For a "Page N of M" UI, read `page.offset` and `page.limit` straight from the response — the cursor token already carries the current offset, so the server reports it back without the client doing any arithmetic.

## Cursor rules

* **Opaque** — treat the cursor as a black box. Do not decode, modify, or construct it manually.
* **Carries limit/offset only** — the cursor token embeds page size and offset, so `?limit=` and `?offset=` are ignored when `?cursor=` is sent.

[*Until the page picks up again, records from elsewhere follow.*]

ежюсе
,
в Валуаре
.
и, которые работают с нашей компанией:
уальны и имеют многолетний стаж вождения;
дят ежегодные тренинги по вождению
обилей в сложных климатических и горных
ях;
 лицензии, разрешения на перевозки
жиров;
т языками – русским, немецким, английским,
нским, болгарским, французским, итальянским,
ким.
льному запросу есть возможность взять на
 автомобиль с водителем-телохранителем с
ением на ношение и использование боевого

To change page size, restart from the first page with the new `?limit=`.
* **Echo `sort` and `filter` on every request** — the cursor does NOT contain the sort or filter expression. The server compares the cursor's fingerprints against the *resolved* sort and filter of the current request, so the rule is "the request's resolved sort/filter must match what minted the cursor." In practice that means resending the same `?sort=` and `?filter=` you used on page 1. Technically, if a cursor was minted under default sort and empty filter, omitting both is fine because the defaults still match — but the safe pattern is to always echo them so client code doesn't break the moment a non-default sort or filter is in play. Mismatch returns a 400.
* **Bound to sort** — changing `?sort=` mid-paging returns `400 Invalid cursor for this sort order; restart from the first page`.
* **Bound to filter** — changing `?filter=` mid-paging returns `400 Cursor is bound to a different filter; restart from the first page`. Currency (`?currency=`) is **not** bound — switching currencies mid-paging is safe.
* **No deep jumps** — there's no way to jump to a specific deep page (e.g. "page 47"). Walk pages sequentially, or restart from the first page.

## Including the total count

By default `page.total` is omitted — cursor pages stay cheap. Pass `include_total=true` to include it:

```bash theme={null}
curl "https://api-next.dealroom.co/api/data/entities?sort=-launch_date&limit=25&include_total=true" \
  -H "Authorization: Bearer $TOKEN"
```

For large datasets, skip the total count when you don't need it — omitting it avoids a full-table count query.

<Note>
  In-memory list endpoints (`/api/platform/ecosystems`, `/api/platform/teams`, `/api/platform/api-keys`) keep the legacy `{ limit, offset, total }` shape even on the new version — their datasets are small and bounded, so cursor pagination offers no benefit.